I saw the tug of war Scripture speaks about between the light and darkness, the flesh and the Spirit. I was talking to a woman about her marriage, and appealing to her, on the basis of her 40-year Christian profession of faith, to join with her husband in his desire to give their marriage another chance.
In some moments my words seemed to convince her, and I saw the resistance of the flesh recede, and her “right mind” of the Spirit wax in strength. To her objection that she doesn’t feel love for her husband, I countered (gently, I hope) that it is not about feelings but about a covenant she made before God. To her objection that she does not want to hurt the man who has shown interest in her, I told her (restraining my horror) that man is an interloper and no friend of her soul, and her primary concern should not be for him but for her husband. To her objection that a friend from church has supported her in her sentiments, I asked whether it was better to listen to men or to God.
She seemed to like some of the verses I shared with her and asked if I could give her a list of them. I was encouraged until I realized her intention was to share those Scriptures with the man she is emotionally involved with (also a Christian, also married, to a woman who “doesn’t understand him”). When I sensed her resolve to break it off with the man was not firm and she was going to use my verses to simply engage him in more conversation and to prolong the relationship unnecessarily, I strongly suggested she should quickly cut off that illicit liaison with a minimum of words: “This relationship is wrong. Goodbye.”

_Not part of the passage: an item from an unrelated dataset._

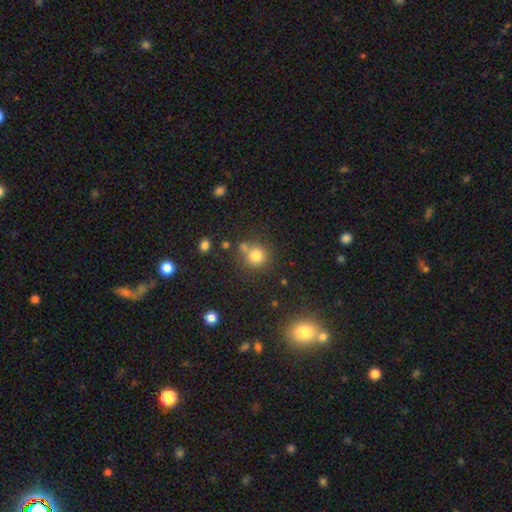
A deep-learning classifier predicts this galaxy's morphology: The model was most divided on "merging": none: 64%, merger: 20%, minor disturbance: 11%, major disturbance: 5%. More confident: how rounded — round (89%); smooth or featured — smooth (78%).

At that point, the woman asked if I was actually saying she would have to quit the violin quartet they played in together. I answered that, of course, I did. That seemed to her excessively harsh, and I saw my small gains with her recede again, as she now returned to the theme of her lack of feelings for her husband, the church friend’s support, and her reluctance to hurt the other man’s feelings. And so it went—for a few moments the light waxing, and then the darkness resurged with new ferociousness.
Seeing the desperateness of the situation, I mounted a last appeal to the woman, speaking of matters of salvation, and depicting two roads before her, one leading to life and the other to death. But having heard enough of that, and being wearied by our meeting and the time of day, she suddenly stood up, took her cup of tea, and walked up the stairs and into the darkness.